Lista de tarefas:
(1) Responda, por favor, às seguintes perguntas com base no excerto, uma por linha:
(a) Entre que anos foi Olivier Blanchard economista-chefe do FMI?
(b) Em que deveria ser usada a despesa pública para que o Governo pudesse permitir a subida do défice?
(c) Há quantos anos foi Blanchard convidado a analisar a economia portuguesa?
(2) Resuma o excerto em duas frases.

Excerto do texto:
================
Portugal não deve fazer esforços para reduzir o défice mais rapidamente, diz o ex-economista-chefe do Fundo Monetário Internacional, Olivier Blanchard, defendendo que não só essa consolidação traria poucos resultados para reduzir o nível de dívida pública, como até a podia aumentar em termos reais. Blanchard diz que o Governo podia até permitir a subida do défice público, desde que a despesa pública fosse usada para financiar reformas estruturais e para limpar o crédito malparado e recapitalizar os bancos.

Há dez anos, o francês que veio a tornar-se no economista chefe do FMI entre 2009 e 2015 – coincidindo com o resgate a Portugal -, foi convidado a fazer uma análise da economia portuguesa. Na altura, ainda antes de se conhecerem as crises que viriam a afetar a economia mundial pouco tempo depois, o cenário traçado foi negro: sem grande mudanças, havia poucas razões para estar otimista. Pela frente, a economia portuguesa teria um longo e doloroso processo de ajustamento.
================
Entradas listadas:
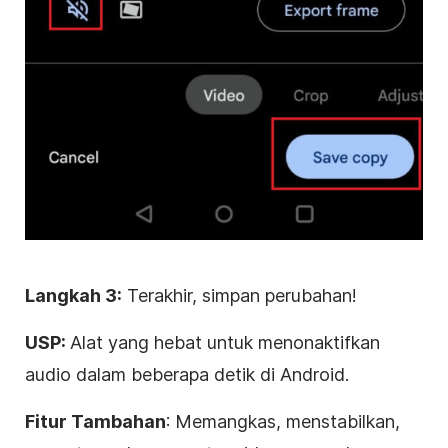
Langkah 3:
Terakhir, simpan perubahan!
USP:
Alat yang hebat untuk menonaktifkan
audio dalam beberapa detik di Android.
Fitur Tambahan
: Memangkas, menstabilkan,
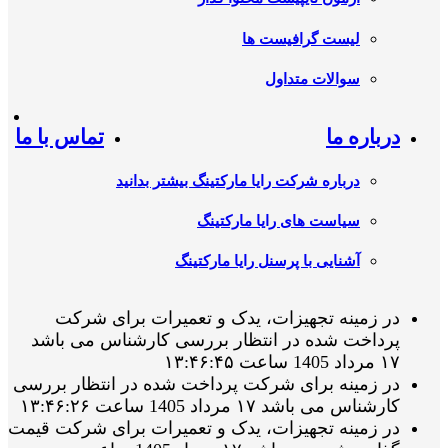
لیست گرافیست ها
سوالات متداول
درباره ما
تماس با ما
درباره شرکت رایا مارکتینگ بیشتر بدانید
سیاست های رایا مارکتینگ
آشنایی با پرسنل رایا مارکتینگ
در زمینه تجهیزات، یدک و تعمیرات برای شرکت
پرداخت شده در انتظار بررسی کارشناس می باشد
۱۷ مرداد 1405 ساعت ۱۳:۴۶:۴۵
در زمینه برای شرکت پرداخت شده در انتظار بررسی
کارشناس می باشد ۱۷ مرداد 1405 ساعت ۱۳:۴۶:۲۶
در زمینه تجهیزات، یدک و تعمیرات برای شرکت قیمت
================
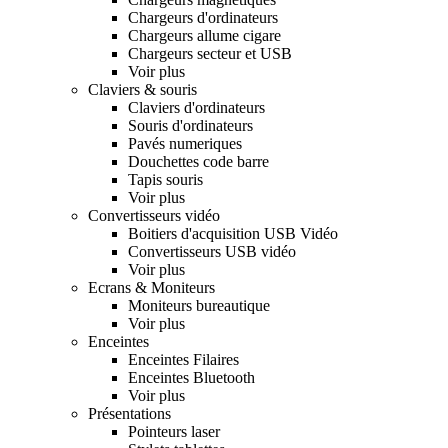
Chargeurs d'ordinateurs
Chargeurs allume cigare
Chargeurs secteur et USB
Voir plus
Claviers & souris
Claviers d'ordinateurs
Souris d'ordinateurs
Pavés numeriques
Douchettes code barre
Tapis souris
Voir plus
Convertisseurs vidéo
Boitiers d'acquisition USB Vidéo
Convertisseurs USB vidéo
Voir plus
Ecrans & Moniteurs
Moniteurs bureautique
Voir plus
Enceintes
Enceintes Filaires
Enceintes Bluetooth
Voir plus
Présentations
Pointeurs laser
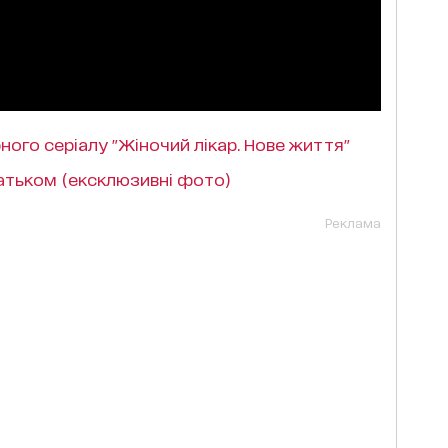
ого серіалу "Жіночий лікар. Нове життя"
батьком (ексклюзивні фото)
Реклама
================
Lista de soluções:
(1)
(a) Entre 2009 e 2015.
(b) No financiamento de reformas estruturais, na limpeza do crédito malparado e na recapitalização dos bancos.
(c) Há dez anos.

(2) Olivier Blanchard, ex-economista-chefe do FMI, defende que Portugal não deve tentar reduzir o défice mais rapidamente, porque isso pouco contribuiria para baixar a dívida pública e poderia até aumentá-la em termos reais. Admite ainda uma subida do défice, desde que a despesa financie reformas estruturais, a limpeza do crédito malparado e a recapitalização dos bancos, e recorda-se que há dez anos traçou para a economia portuguesa um cenário negro, com um longo e doloroso processo de ajustamento.